Importantly, our findings demonstrated that not only are sleep disturbances likely to occur post-TBI, but that they also are associated with decrements in children's post-injury functioning. This was particularly the case for children with moderate or severe TBI, who may already be struggling with the impact of TBI on physical and cognitive functioning. Further research is needed to better understand the relationship between sleep and outcome parameters such as cognitive function and daytime fatigue, which may also be impacted in children with TBI.
Findings should be interpreted in light of several limitations. First, our measurement of sleep disturbances was limited to a single parent-report question that may not have adequate specificity or sensitivity for identifying the full range of sleep disturbances experienced by children post-TBI. Well-validated questionnaire measures of sleep (such as the Children's Sleep Habits Questionnaire) will be important to use in future studies in the pediatric TBI population to better characterize the specific nature of the sleep problems experienced after injury.

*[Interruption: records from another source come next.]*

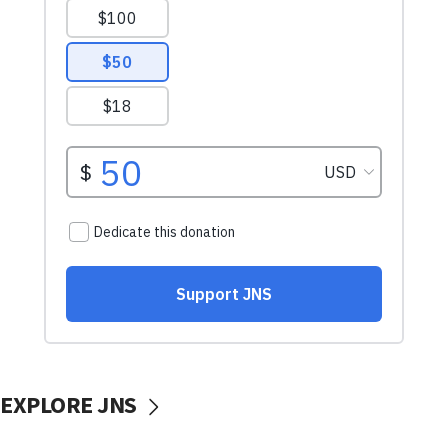
EXPLORE JNS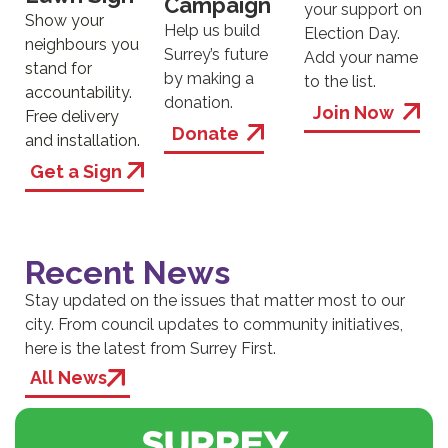
Campaign
your support on
Show your
Help us build
Election Day.
neighbours you
Surrey’s future
Add your name
stand for
by making a
to the list.
accountability.
donation.
Join Now
Free delivery
Donate
and installation.
Get a Sign
Recent News
Stay updated on the issues that matter most to our
city. From council updates to community initiatives,
here is the latest from Surrey First.
All News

The advantage of using this single item to assess for sleep problems is that in a large population cohort it increases feasibility. The validity of a single item of sleep disturbance was examined in a recent study (Gregory et al., 2011
), demonstrating that one item from the Child Behavior Checklist, “trouble sleeping,” was correlated with sleep latency as assessed by sleep diary and actigraphy. Similarly, functional outcome measures were based on parental reports, resulting in common method variance, which is a limitation of this study. For future investigations, the addition of self-report of sleep disturbances and functional outcomes would complement information obtained from caregiver reports. An additional methodological limitation was that only subjective reporting of sleep problems was used to evaluate for sleep disturbances. Ideally, sleep disturbances should be assessed via a comprehensive approach, using parental reports, self-reports, and objective measures (e.g., actigraphy and polysomnography). Finally, this study did not seek to identify the mechanisms of sleep disturbances in terms of neuroanatomical sites of injury or complications such as neurohormonal changes, which may also be important factors in the development of sleep disturbances post-TBI. Despite these limitations, there were several unique strengths of this study, including the longitudinal study design, the large sample size with high follow-up rates, and the inclusion of an orthopedic injury control group.

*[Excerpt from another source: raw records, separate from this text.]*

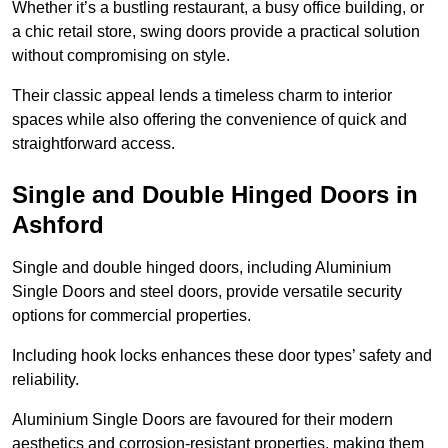
Whether it’s a bustling restaurant, a busy office building, or
a chic retail store, swing doors provide a practical solution
without compromising on style.
Their classic appeal lends a timeless charm to interior
spaces while also offering the convenience of quick and
straightforward access.
Single and Double Hinged Doors in
Ashford
Single and double hinged doors, including Aluminium
Single Doors and steel doors, provide versatile security
options for commercial properties.
Including hook locks enhances these door types’ safety and
reliability.
Aluminium Single Doors are favoured for their modern
aesthetics and corrosion-resistant properties, making them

Our findings highlight the importance of timely evaluation for sleep problems post-TBI in children and adolescents. Furthermore, identification of potentially modifiable risk factors (e.g., pain or mood) may allow for the development of targeted interventions to mitigate the negative outcomes of TBI. Unrecognized and untreated sleep problems in this medically-important population may represent a missed opportunity to improve health outcomes.